- Raw data:

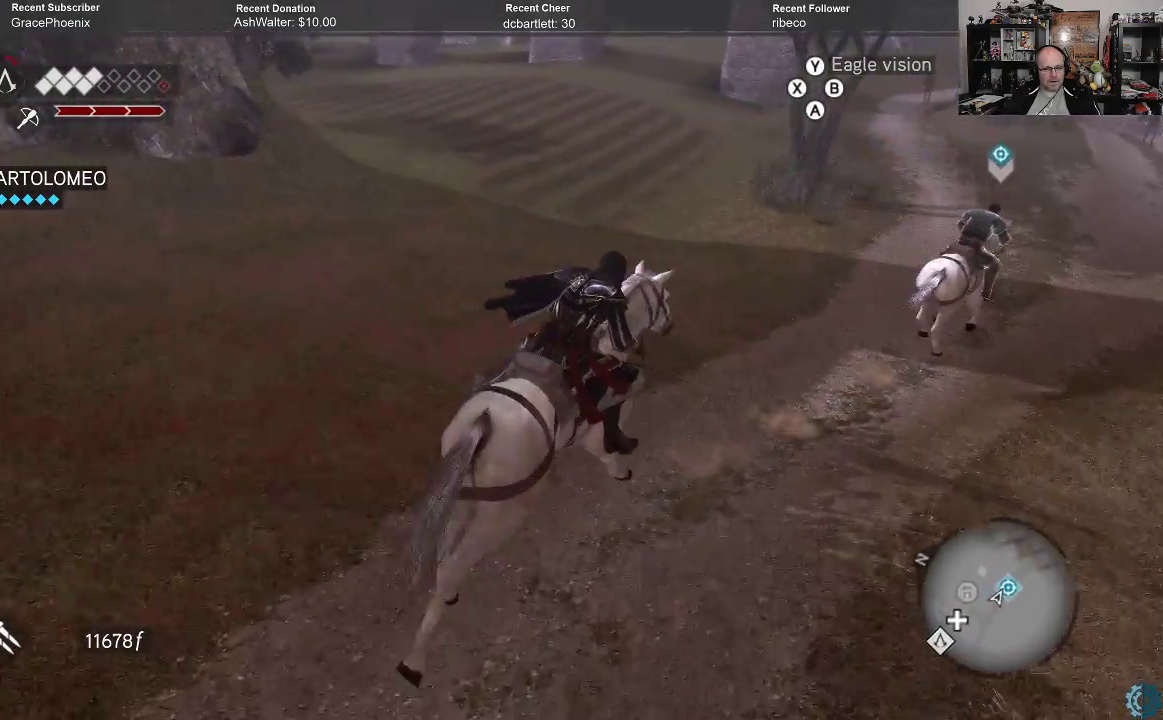
{"buttons": ["A", "R2"], "left_stick": "up-right", "right_stick": "center", "events": []}
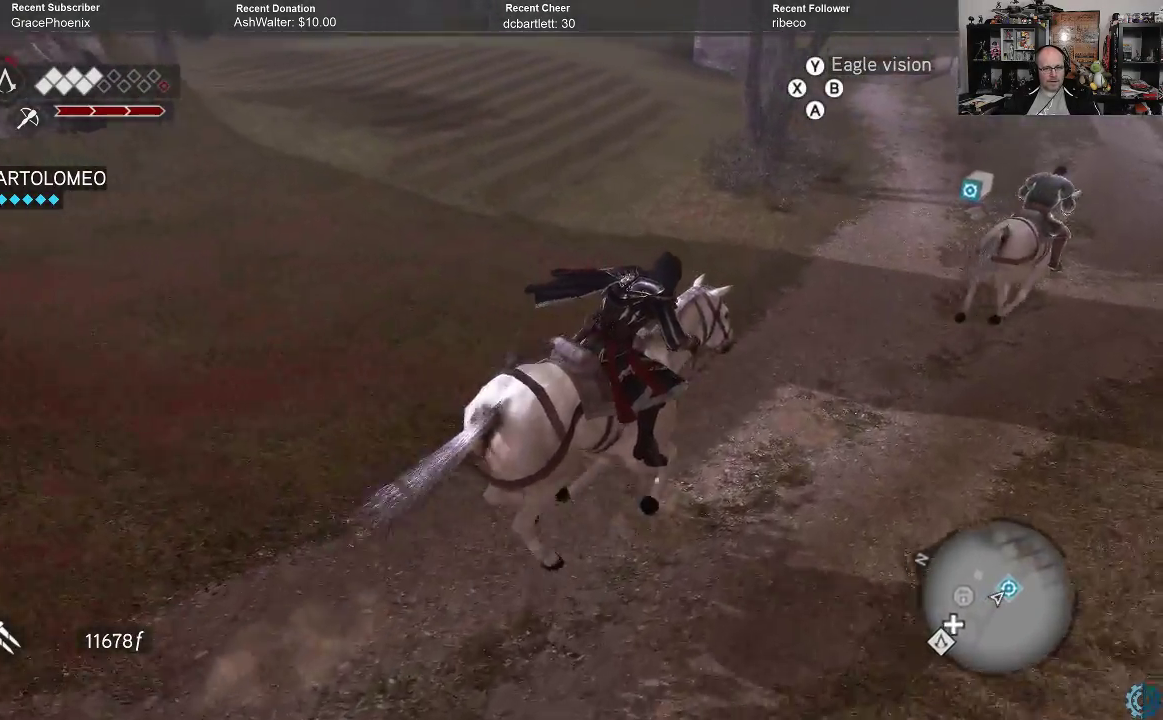
{"buttons": ["A", "R2"], "left_stick": "up-right", "right_stick": "center", "events": []}
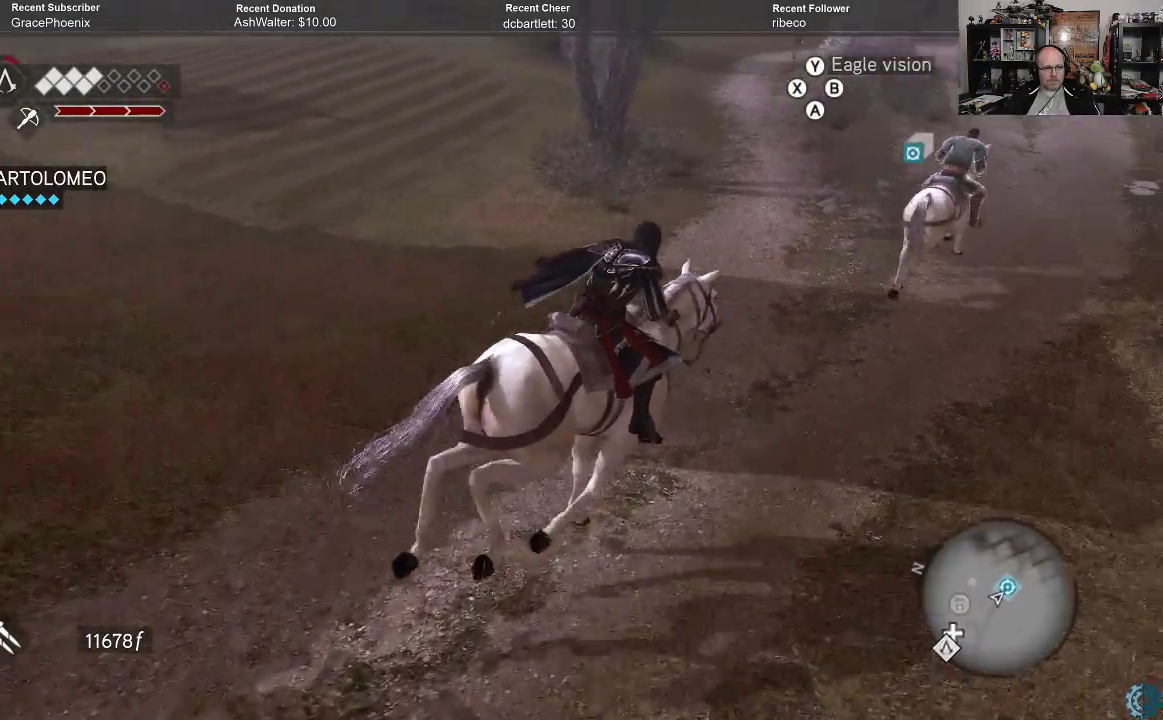
{"buttons": ["A", "R2"], "left_stick": "up", "right_stick": "center", "events": [[367, "left_stick", "up"]]}
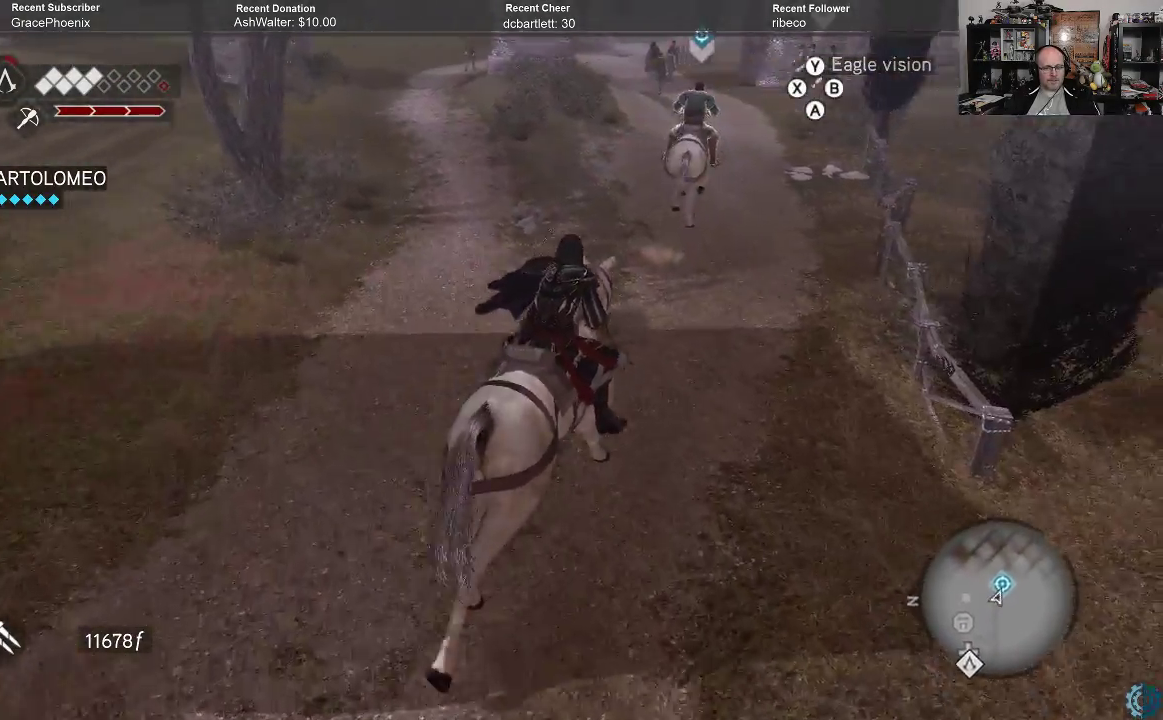
{"buttons": ["A", "R2"], "left_stick": "up", "right_stick": "center", "events": []}
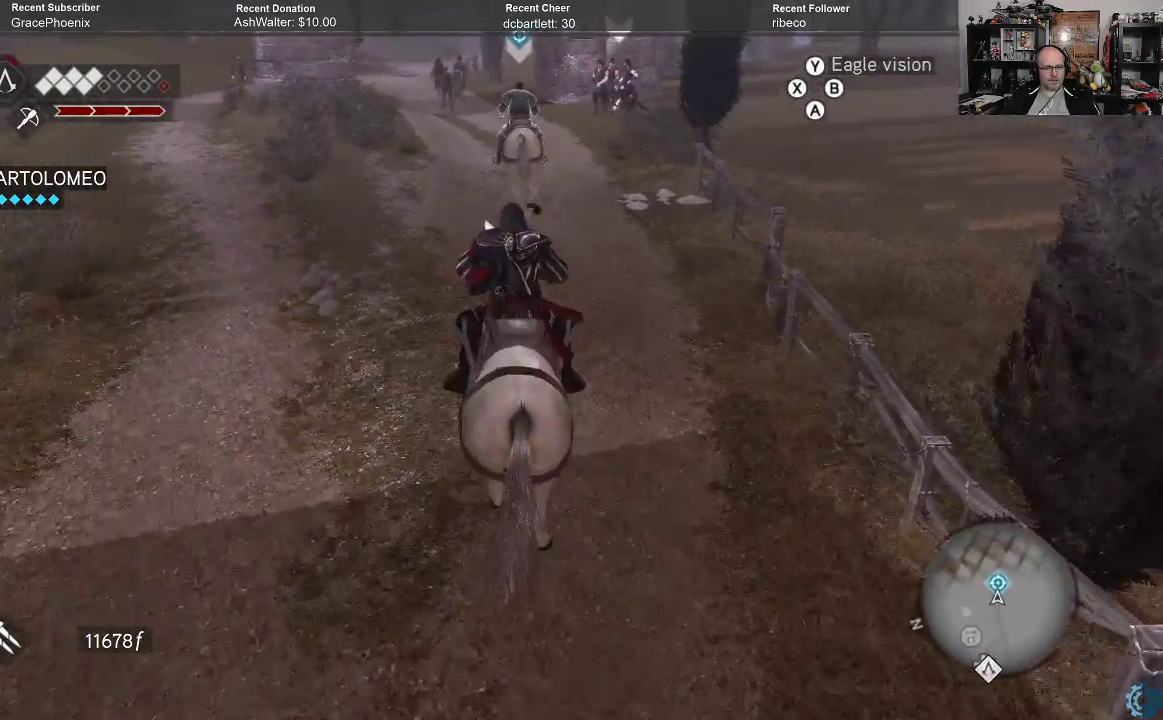
{"buttons": ["A", "R2"], "left_stick": "up", "right_stick": "center", "events": []}
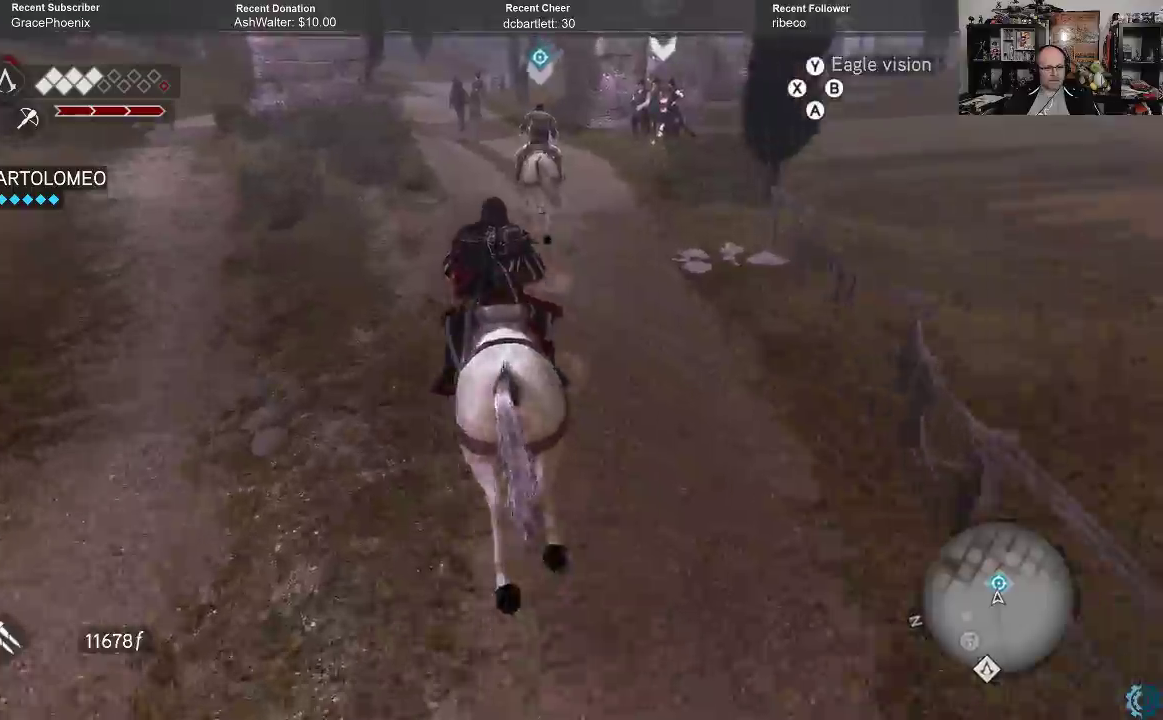
{"buttons": ["A", "R2"], "left_stick": "up", "right_stick": "center", "events": []}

- Assignment: Leaving the pictures aside, write out the entries above exactly.

- Answer to the exercise:
{"buttons": ["A", "R2"], "left_stick": "up-right", "right_stick": "center", "events": []}
{"buttons": ["A", "R2"], "left_stick": "up-right", "right_stick": "center", "events": []}
{"buttons": ["A", "R2"], "left_stick": "up", "right_stick": "center", "events": [[367, "left_stick", "up"]]}
{"buttons": ["A", "R2"], "left_stick": "up", "right_stick": "center", "events": []}
{"buttons": ["A", "R2"], "left_stick": "up", "right_stick": "center", "events": []}
{"buttons": ["A", "R2"], "left_stick": "up", "right_stick": "center", "events": []}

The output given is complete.